Async code in general can be troublesome to run in a live interpreter. It's best just to run an async script in the background and do your iPython stuff in a separate interpreter. You can intercommunicate using files or TCP. If this went over your head, that's because it's not always simple and it might be best to avoid the hassle of possible.
However, you'll be happy to know there is an awesome project called crochet
for using Twisted in non-async applications. It truly is one of my favorite modules and I'm shocked that it's not more widely used (you can change that ;D though). The crochet
module has a run_in_reactor
decorator that runs a Twisted reactor in a separate thread managed by crochet
itself. Here is a quick class example that executes requests to a Star Wars RESTFul API, then stores the JSON response in a list.

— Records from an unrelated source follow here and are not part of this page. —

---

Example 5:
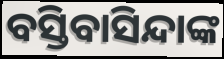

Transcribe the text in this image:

ବସ୍ତିବାସିନ୍ଦାଙ୍କ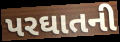
પરઘાતનીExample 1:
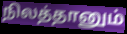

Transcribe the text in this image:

நிலத்தானும்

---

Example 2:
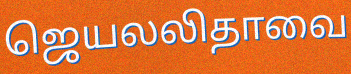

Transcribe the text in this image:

ஜெயலலிதாவை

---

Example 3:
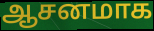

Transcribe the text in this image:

ஆசனமாக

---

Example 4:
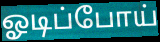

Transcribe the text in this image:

ஓடிப்போய்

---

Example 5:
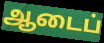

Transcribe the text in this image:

ஆடைப்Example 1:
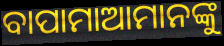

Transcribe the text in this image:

ବାପାମାଆମାନଙ୍କୁ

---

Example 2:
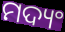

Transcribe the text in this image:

ମଦ୍ୟଂ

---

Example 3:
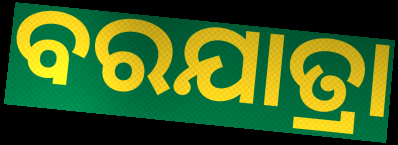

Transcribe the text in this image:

ବରଯାତ୍ରା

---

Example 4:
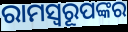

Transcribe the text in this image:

ରାମସ୍ୱରୂପଙ୍କର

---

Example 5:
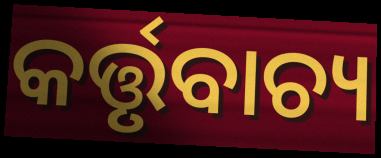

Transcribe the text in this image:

କର୍ତ୍ତୃବାଚ୍ୟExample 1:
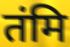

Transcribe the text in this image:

तंमि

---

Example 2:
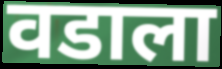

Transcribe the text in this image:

वडाला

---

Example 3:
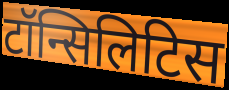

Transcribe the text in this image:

टॉन्सिलिटिस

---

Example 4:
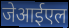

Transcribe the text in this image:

जेआईएल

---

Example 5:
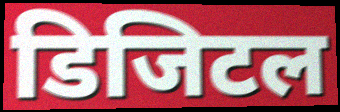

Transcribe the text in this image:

डिजिटलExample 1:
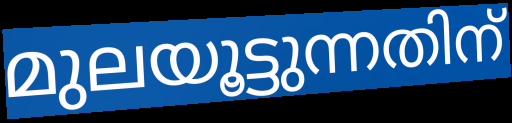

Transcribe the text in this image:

മുലയൂട്ടുന്നതിന്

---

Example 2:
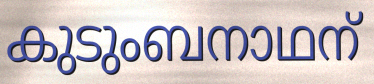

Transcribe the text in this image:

കുടുംബനാഥന്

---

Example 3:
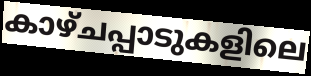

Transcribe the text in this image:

കാഴ്ചപ്പാടുകളിലെ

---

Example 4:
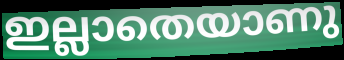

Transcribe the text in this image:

ഇല്ലാതെയാണു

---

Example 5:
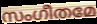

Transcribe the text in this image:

സംഗീതമേ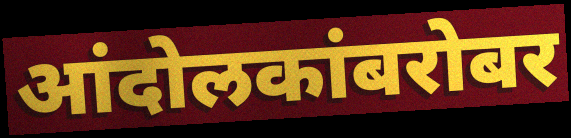
आंदोलकांबरोबरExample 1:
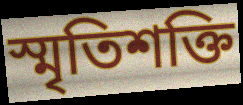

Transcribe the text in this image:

স্মৃতিশক্তি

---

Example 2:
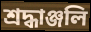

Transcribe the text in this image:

শ্ৰদ্ধাঞ্জলি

from __future__ import print_function
import json
from twisted.internet import defer, task
from twisted.web.client import getPage
from crochet import run_in_reactor, setup as setup_crochet
setup_crochet()
class StarWarsPeople(object):
people_id = [_id for _id in range(1, 89)]
people = []
@run_in_reactor
def requestPeople(self):
"""
Request Star Wars JSON data from the SWAPI site.

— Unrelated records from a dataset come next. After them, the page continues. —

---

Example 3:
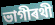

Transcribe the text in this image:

ভাগীৰথী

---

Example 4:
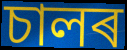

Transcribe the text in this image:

চালৰ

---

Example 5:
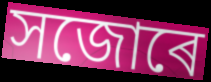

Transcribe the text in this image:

সজোৰেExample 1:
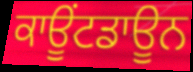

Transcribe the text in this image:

ਕਾਊਂਟਡਾਊਨ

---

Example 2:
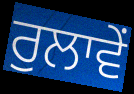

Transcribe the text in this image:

ਰੁਲਾਵੇਂ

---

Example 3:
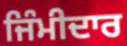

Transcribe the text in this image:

ਜਿੰਮੀਦਾਰ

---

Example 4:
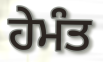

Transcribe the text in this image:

ਹੇਮੰਤ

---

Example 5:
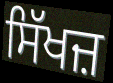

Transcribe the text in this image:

ਸਿੱਖਜ਼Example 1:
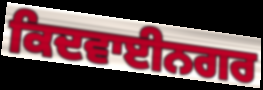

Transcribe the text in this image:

ਕਿਦਵਾਈਨਗਰ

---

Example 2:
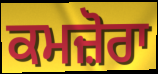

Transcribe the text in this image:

ਕਮਜ਼ੋਰਾ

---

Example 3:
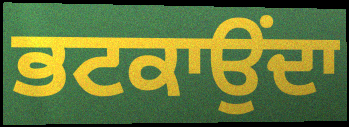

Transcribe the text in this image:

ਭਟਕਾਉਂਦਾ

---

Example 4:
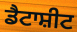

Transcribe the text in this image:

ਡੈਟਾਸ਼ੀਟ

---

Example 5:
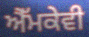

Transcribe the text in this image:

ਐੱਮਕੇਵੀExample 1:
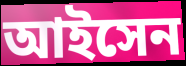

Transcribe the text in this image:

আইসেন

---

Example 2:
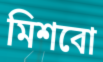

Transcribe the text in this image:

This occurs in a Twisted reactor in a separate thread.
"""
for _id in self.people_id:
url = 'http://swapi.co/api/people/{0}'.format(_id).encode('utf-8')
d = getPage(url)
d.addCallback(self.appendJSON)
def appendJSON(self, response):
"""
A callback which will take the response from the getPage() request,
convert it to JSON, then append it to self.people, which can be
accessed outside of the crochet thread.
"""
response_json = json.loads(response.decode('utf-8'))
#print(response_json) # uncomment if you want to see output
self.people.append(response_json)
Save this in a file (example: swapi.py
), open iPython, import the newly created module, then run a quick test like so:
from swapi import StarWarsPeople
testing = StarWarsPeople()
testing.requestPeople()
from time import sleep
for x in range(5):
print(len(testing.people))
sleep(2)
As you can see it runs in the background and stuff can still occur in the main thread. You can continue using the iPython interpreter as you usually do. You can even have a manhole running in the background for some cool hacking too!